++++ Data provided ++++
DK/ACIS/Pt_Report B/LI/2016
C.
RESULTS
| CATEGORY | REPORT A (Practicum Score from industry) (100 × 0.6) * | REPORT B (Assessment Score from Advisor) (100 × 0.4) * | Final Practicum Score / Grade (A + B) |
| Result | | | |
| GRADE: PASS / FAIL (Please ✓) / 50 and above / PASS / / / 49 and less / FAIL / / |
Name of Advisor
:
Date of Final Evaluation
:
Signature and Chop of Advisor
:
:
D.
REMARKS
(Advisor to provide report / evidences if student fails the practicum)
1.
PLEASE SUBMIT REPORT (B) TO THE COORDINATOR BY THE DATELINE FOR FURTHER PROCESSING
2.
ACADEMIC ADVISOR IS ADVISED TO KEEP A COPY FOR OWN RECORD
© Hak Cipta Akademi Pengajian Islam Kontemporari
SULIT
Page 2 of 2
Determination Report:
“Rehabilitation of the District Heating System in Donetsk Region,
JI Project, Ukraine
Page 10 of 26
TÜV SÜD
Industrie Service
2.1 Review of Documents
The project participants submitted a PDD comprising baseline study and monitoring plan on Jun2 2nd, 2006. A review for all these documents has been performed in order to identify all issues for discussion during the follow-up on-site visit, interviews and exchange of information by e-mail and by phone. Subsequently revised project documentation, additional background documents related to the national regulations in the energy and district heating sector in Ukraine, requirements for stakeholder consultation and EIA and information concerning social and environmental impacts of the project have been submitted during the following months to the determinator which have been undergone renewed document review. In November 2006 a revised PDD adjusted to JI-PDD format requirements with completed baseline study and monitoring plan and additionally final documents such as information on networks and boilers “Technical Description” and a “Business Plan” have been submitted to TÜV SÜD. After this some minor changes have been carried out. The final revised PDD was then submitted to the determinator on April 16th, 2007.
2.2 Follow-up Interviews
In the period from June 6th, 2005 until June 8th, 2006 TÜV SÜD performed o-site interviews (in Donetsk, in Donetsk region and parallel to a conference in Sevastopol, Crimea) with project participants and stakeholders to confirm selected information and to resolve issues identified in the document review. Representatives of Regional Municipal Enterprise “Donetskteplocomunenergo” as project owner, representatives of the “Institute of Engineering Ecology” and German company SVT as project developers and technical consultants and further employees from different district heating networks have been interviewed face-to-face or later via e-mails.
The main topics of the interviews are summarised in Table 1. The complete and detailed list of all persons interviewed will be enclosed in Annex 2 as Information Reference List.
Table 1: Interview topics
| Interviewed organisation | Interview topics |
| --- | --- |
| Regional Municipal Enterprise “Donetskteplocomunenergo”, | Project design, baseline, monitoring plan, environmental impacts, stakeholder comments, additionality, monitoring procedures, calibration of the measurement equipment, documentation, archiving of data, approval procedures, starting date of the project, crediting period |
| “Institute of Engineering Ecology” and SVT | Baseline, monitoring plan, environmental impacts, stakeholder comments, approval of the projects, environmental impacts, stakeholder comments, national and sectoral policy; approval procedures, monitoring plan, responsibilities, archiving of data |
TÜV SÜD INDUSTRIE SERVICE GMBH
++++
## Task to complete
Wherever the word "archiving" appears in the data, return the whole line.

## Reply to the exercise
| Regional Municipal Enterprise “Donetskteplocomunenergo”, | Project design, baseline, monitoring plan, environmental impacts, stakeholder comments, additionality, monitoring procedures, calibration of the measurement equipment, documentation, archiving of data, approval procedures, starting date of the project, crediting period |
| “Institute of Engineering Ecology” and SVT | Baseline, monitoring plan, environmental impacts, stakeholder comments, approval of the projects, environmental impacts, stakeholder comments, national and sectoral policy; approval procedures, monitoring plan, responsibilities, archiving of data |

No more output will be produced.